21.07.2009

Antworten von Heike Hänsel

Wer ist Ihr Vorbild und warum?

Ich habe großen Respekt vor Menschen, die unter Einsatz ihres Lebens gegen Krieg, gegen Umweltzerstörung, für Menschenrechte kämpfen, zum Beispiel die afghanische Frauenrechtlerin Malalai Joya, die kolumbianische Friedensaktivistin Jahre alt. Gloria Cuartas, die Palästinenserin Sumaya Farhat-Naser.

Was macht Sie so richtig sauer?

Richtig sauer macht mich, wenn die Medienberichterstattung keine Chancengleichheit im politischen Wettbewerb ermöglicht. Ich hoffe natürlich, dass auf lokaler Ebene das Schwäbische Tagblatt nicht farbenblind wird und womöglich nur noch grün sieht und schreibt.

Was für Musik hören Sie / Was ist Ihre Lieblingsband?

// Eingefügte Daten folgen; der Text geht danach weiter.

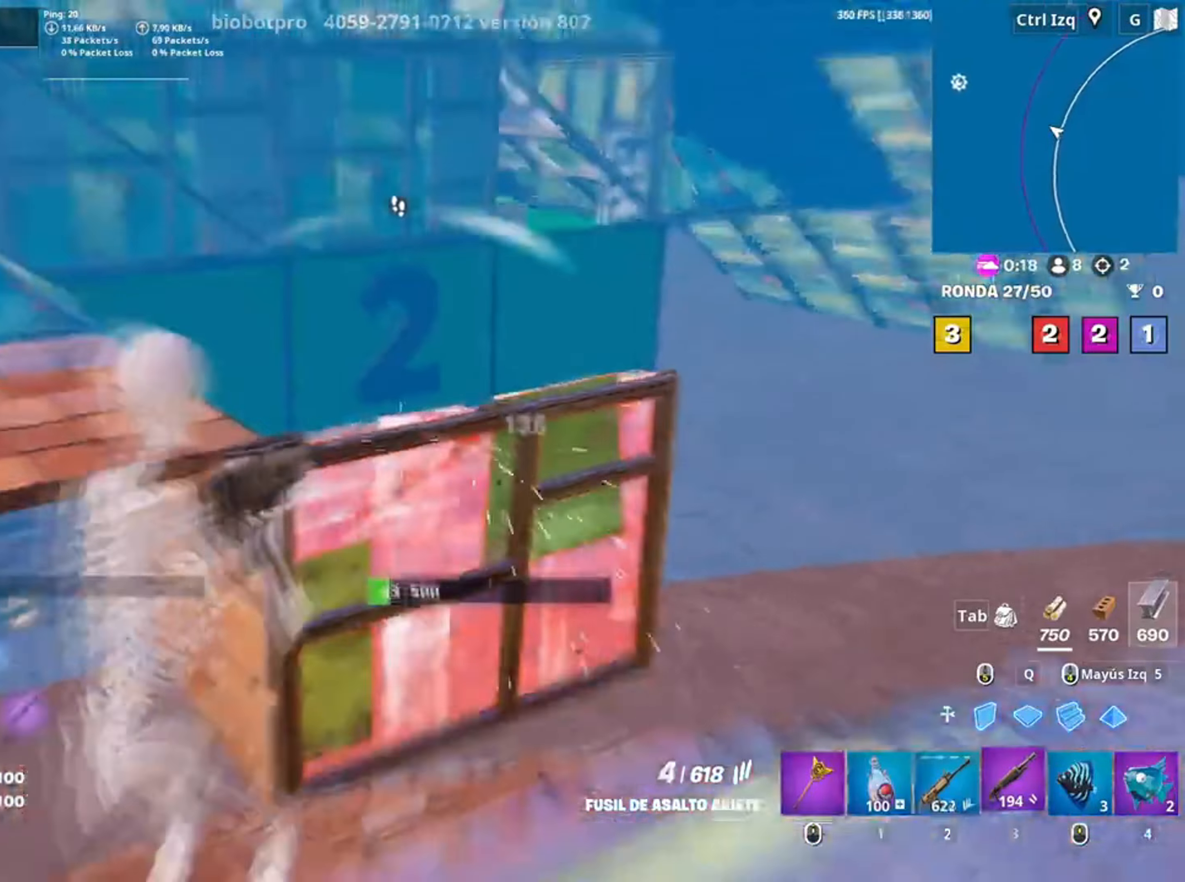
{"keys": ["space", "w"], "mouse": [], "events": [[83, "3", "up"], [217, "v", "down"], [283, "v", "up"], [417, "a", "up"], [500, "space", "down"]]}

Mir gefällt Musik aus Lateinamerika, zum Beispiel Mercedes Sosa, Victor Jara, Silvio Rodriguez, Buena Vista Social Club, Inti Illimani. Im Bereich Pop-Rock Amy MacDonald, Alanis Morissette, Katie Melua, Simply Red, REM. Liedermacher wie Yusuf Islam, Konstantin Wecker.

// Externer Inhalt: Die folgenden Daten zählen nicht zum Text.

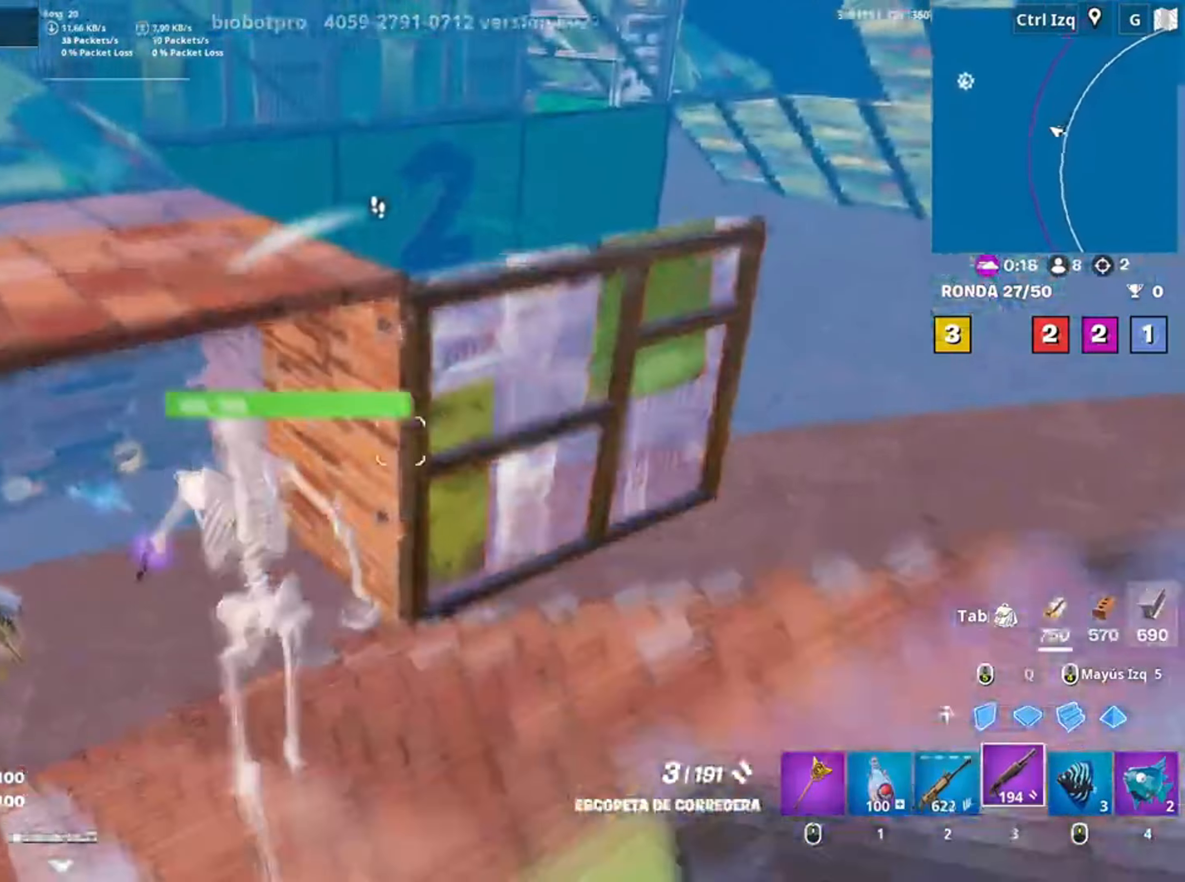
{"keys": ["d", "w"], "mouse": [], "events": [[100, "w", "up"], [150, "d", "down"], [183, "space", "up"], [450, "w", "down"]]}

Flugplatz ist eine Seite für Menschen, die ihr Berufsleben noch vor sich haben. Deshalb interessiert uns: Wie sollen die Schulden bezahlt werden, die durch das Konjunkturpaket II entstanden sind? Wieviel Geld braucht ein Mensch Ihrer Ansicht nach zum Leben?

Der Staat muss vor allem mehr Steuern einnehmen von den Reichen, zum Beispiel durch eine Millionärssteuer, Vermögenssteuer, Börsenumsatzsteuer. Zudem könnte auf sämtliche Rüstungsprojekte verzichtet werden. Allein dieses Jahr gibt die Bundesregierung über 30 Milliarden Euro für Rüstung aus! Sogenannte „Bürgerhaushalte“können zudem die Menschen an den Entscheidungen über die Ausgaben-Einnahmenpolitik beteiligen.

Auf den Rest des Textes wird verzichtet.